Worst new year for UK market since 1935
Jan 17 2008 by Iain Laing, The Journal
THE London market has suffered its worst start to a year since records began in 1935 and yesterday fell below the 6,000 mark for the first time since the credit crunch began last August.
Fears over the US economy and the deepening crisis in credit markets has seen the FTSE All-Share Index endure a 7.1% fall since the start of 2008 and the FTSE 100 is down 7.5% after a rise of just under 4% to 6456.9 over 2007.
The drop marks the largest ever fall on the London stock market in the first half of January, according to expert David Schwartz.
And the statistician, who has published books including the Schwartz Stock Market Handbook, warned worse may yet be to come for UK blue chips as he predicted a “solid thumping” for shares over the year ahead.
The fall follows a tough week for London’s leading share index amid economic concerns in both the UK and US in the wake of America’s sub-prime mortgage meltdown and the subsequent credit squeeze.
The latest turmoil for investors was sparked after the world’s biggest bank, Citigroup, unveiled a £5bn fourth-quarter loss and new figures showed US shoppers cut back sharply on spending in December.
That prompted a major sell-off on markets worldwide, with more than £45bn wiped from the value of London’s blue-chip shares on Tuesday.
With Asian markets down by more than 3% yesterday, the FTSE 100 Index continued to decline, closing last night at 5942.9, down 82.7.
Mr Schwartz said the disastrous New Year performance and turbulence seen since last summer “warn that a painful correction is likely”. His records go back to the launch of the inaugural FT30 index in 1935, which was replaced by the FTSE 100 Index in 1984.
He said: “We probably got a taste of the decline this past summer when shares fell in June, July and August.
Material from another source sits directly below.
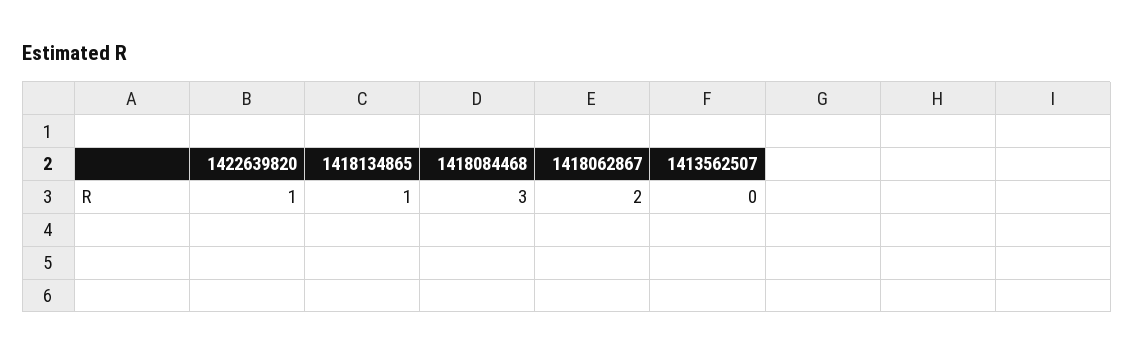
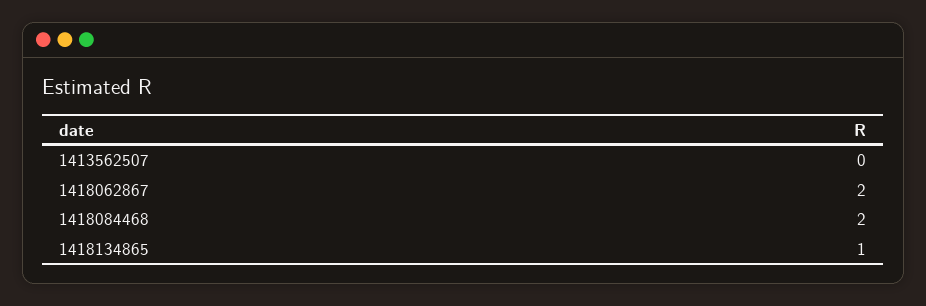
1422639820: 1 -> none
1418084468: 3 -> 2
“Summertime weakness as severe as in 2007 is rare – since the Second World War, there were just eight other years when the UK stock market declined in all three months.
“It is not common knowledge but a fully-fledged bear market was under way in seven of those years.”
January is traditionally one of the best months of the year on the stock market and is often thought to set the tone for the rest of the year.
David Jones, chief market strategist at IG Index, said the market’s move below 6,000 may see blue chips dive further over 2008.
He said that while the FTSE 100 had briefly fallen under 6,000 twice over the past year, the gathering economic gloom on both sides of the Atlantic may not see the index make such a swift recovery.
“If the current four-year-plus recovery is to remain intact, investors will want to see the market bounce back from its current depressed levels.
“If the FTSE 100 continues to remain weak and breaks below last year’s lows around 5,800, the longer-term technical picture for the index looks decidedly the most bearish since early 2001, when a sustained move below 6,000 signalled the start of the slide that saw us hit 3,300 in March 2003.”